I actually disagree with Drummond on this. 

I don't think XRI makes any such assertion - at least its not enforceable in
any way by XRI. 

In the Visa network, there is a concept of "stand-in processing" (STIP) -
where a message gets routed to Visa as a 'backup service provider'
invisibly. I had assumed that STIP would be implemented by having multiple
URI elements under a single service (ie multiple providers of the service). 

Drummond is making the opposite assumption. 

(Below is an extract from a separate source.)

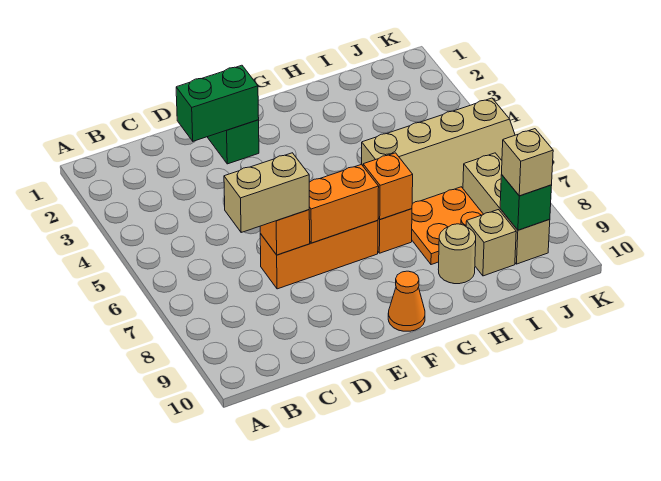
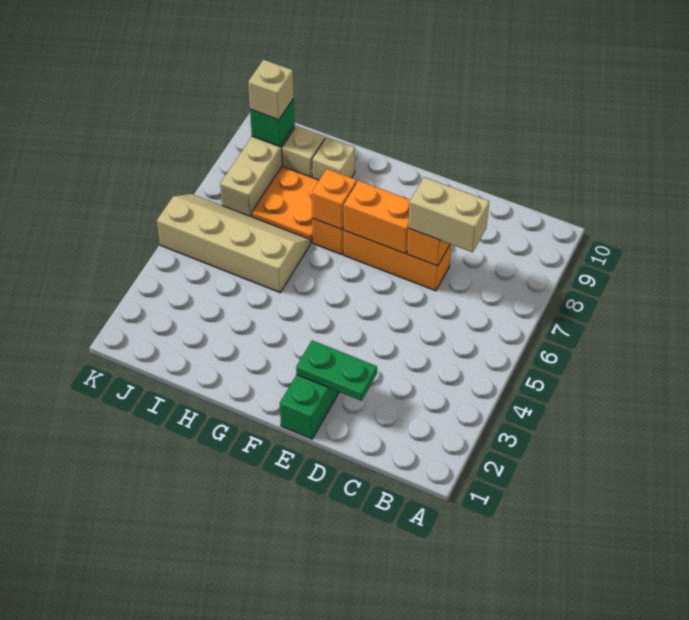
green brick D2:E2 level 2 -> green plate D2:E2 level 2
orange cone F10 level 1 -> none
tan round brick H9 level 1 -> tan brick H9 level 1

I think if OpenID Auth wants to impose this assumption (which is
OpenID-specific, I'd argue - sharing of DH keys is not a concept that
applies to XRI resolution per se) *on top* of XRI, that's fine. But I'd push
back on baking this into *XRI Resolution*.

	-Gabe

> -----Original Message-----
> From: yadis-bounces at lists.danga.com [mailto:yadis-bounces at lists.danga.com]
> On Behalf Of Johannes Ernst
> Sent: Thursday, August 24, 2006 9:26 PM
> To: Drummond Reed
> Cc: OpenID Discussion
> Subject: Re: Question: Yadis Service URIs in the OpenID Auth case
> 
> Ah. So Drummond, you are saying that while Yadis does not define
> this, the larger XRI framework makes the assumption that each service
> that's advertised in the XRDS file is advertised on behalf of exactly
> one provider, and it does not make sense, really, to have multiple
> service endpoints in the same service element that are operated by
> different providers.
> 
> I wasn't aware of that, and that's good to know. (Anybody want to
> write this up somewhere?)
> 
> That makes it much more possible to share D-H secrets between
> multiple endpoints within the same service element. But is that what
> we think should be the normal case?
> 
> Specifically, if I negotiate a shared secret with
>      http://example.com/
> will I be able to use that same shared secret with
>      httpS://example.com/ ?
> 
> I would probably argue that we should not assume that they use the
> same secret, but negotiate separately. For example, it would be
> rather difficult to share the same secret between
>      http://northkorea.example.com/
> and
>      http://usa.example.com/
> both of which are endpoints operated on behalf of a
>      example.com
> organization.
> 
> 
> On Aug 24, 2006, at 12:22, Drummond Reed wrote:
> 
> > To slightly tweak Kevin's feedback, I think Johanne's assumption #2
> > (that
> > the URIs are maintained by the same organization) is 100% valid if a
> > non-empty ProviderID element is present in the service endpoint (SEP).
> >
> > The ProviderID value is the only SEP element with a cardinality of
> > zero-or-one, so all the URIs in a SEP are associated with only one
> > provider.
> > This is important because if the ProviderID value is itself
> > resolvable to an
> > XRDS describing the Provider, it makes it easy to discover ProviderID
> > metadata that applies to all their SEPs.
> >
> > If the SEP has no ProviderID value, there's nothing technically to
> > prevent
> > different URIs in the SEP from going to different service
> > providers, but
> > it's clearly not a good practice.
> >
> > =Drummond
> >
> > -----Original Message-----
> > From: yadis-bounces at lists.danga.com [mailto:yadis-
> > bounces at lists.danga.com]
> > On Behalf Of Kevin Turner
> > Sent: Thursday, August 24, 2006 12:04 PM
> > To: yadis at lists.danga.com
> > Subject: Re: Question: Yadis Service URIs in the OpenID Auth case
> >
> > On Wed, 2006-08-23 at 17:54 -0700, Johannes Ernst wrote:
> >> Am I correct that it would be false to assume that:
> >>   - the two service URIs reside on the same server;
> >>   - are maintained by the same organization;
> >>   - use the same negotiated D-H secret (aka I negotiate with one
> >> service URI, but successfully use it with the other), even if they
> >> are very similar URIs.
> >
> > I think you are correct; none of those are 100% safe assumptions to
> > make.  Some of those might be sane conventions to establish, i.e.
> > "everything under a single Service tag is maintained by one provider,"
> > but I don't think we can count on that.  And even if you could
> > count on
> > that one, the other two wouldn't necessarily follow.
> >
> >
> 
> Johannes Ernst
> NetMesh Inc.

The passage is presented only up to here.